The main thing the listener will notice is the ambient scratching and tinkering that fills any gap in the music. Add to this a wide range of instruments (which if I listed here, would take up most of the review) that envelop Laura's vocals which drift in and out of the foreground like the tide on a moonlit beach. Her voice is stunning and at times has a touch of Jeff Buckley to it (especially the track "Long Listing Road") and a touch of "psycho ex" to it.
"Vernal" is a highlight, maybe because its one of the only tracks with a recognisable melody and actual beat, apart from "Oberkampf" which has an odd ragtime skiffle interlude. The final track "Fishes" builds up to a climax of clanging metal, her voice intertwined with clarinet and kept in place with a fast beat.
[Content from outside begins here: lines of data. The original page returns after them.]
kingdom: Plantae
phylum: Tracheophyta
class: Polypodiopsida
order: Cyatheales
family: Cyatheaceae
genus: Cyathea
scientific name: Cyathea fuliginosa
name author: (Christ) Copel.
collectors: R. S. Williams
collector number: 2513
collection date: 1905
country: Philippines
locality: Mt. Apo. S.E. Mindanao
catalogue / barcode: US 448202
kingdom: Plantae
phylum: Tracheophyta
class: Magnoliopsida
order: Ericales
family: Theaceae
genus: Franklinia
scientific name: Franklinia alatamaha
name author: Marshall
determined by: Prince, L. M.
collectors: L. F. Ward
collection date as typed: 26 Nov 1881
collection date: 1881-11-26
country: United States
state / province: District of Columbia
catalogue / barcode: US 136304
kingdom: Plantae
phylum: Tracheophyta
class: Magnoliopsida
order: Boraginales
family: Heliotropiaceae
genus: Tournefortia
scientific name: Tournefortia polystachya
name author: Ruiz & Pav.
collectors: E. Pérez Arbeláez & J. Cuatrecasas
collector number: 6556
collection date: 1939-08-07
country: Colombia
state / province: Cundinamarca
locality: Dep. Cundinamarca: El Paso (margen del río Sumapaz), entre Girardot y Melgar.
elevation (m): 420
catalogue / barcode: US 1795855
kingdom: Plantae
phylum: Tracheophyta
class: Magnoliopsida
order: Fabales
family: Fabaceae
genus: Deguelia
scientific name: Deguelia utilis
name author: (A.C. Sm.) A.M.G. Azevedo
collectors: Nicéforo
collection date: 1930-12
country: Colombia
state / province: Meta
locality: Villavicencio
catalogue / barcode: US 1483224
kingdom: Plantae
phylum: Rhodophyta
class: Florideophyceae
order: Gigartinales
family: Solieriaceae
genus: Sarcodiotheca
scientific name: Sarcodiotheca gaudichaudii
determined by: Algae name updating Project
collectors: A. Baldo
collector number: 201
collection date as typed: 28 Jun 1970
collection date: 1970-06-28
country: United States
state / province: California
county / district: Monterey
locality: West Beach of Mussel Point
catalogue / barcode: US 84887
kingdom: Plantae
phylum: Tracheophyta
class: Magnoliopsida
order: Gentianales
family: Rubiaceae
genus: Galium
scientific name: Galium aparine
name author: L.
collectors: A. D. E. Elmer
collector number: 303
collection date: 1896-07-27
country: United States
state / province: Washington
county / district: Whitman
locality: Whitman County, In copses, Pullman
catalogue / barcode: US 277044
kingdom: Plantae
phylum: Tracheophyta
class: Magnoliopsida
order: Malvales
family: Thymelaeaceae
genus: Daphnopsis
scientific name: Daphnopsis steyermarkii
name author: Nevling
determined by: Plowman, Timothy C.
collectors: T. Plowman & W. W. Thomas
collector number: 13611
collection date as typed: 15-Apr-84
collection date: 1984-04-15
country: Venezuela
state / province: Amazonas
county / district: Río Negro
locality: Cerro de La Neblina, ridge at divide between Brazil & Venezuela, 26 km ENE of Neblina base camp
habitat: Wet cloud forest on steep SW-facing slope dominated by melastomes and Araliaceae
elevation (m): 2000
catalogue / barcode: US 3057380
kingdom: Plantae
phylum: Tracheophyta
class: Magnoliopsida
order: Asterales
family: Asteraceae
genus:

I imagine Mime of Wine would be very good live, stumbled upon in a basement bar after too much Absinthe, becoming completely engrossed by her tales of loss and despair.
Finishing the album the listener is left thinking "Oh, ok. Was that it?!" as the lack of cohesion in songs does let the album down in places, as each song meanders to its conclusion.
Mimes of Wine are very much a late night, music to drift off to, kind of band. You will probably have uneasy dreams, but you can always wake up... unlike Laura who sounds like she's trapped in limbo and quite enjoying it.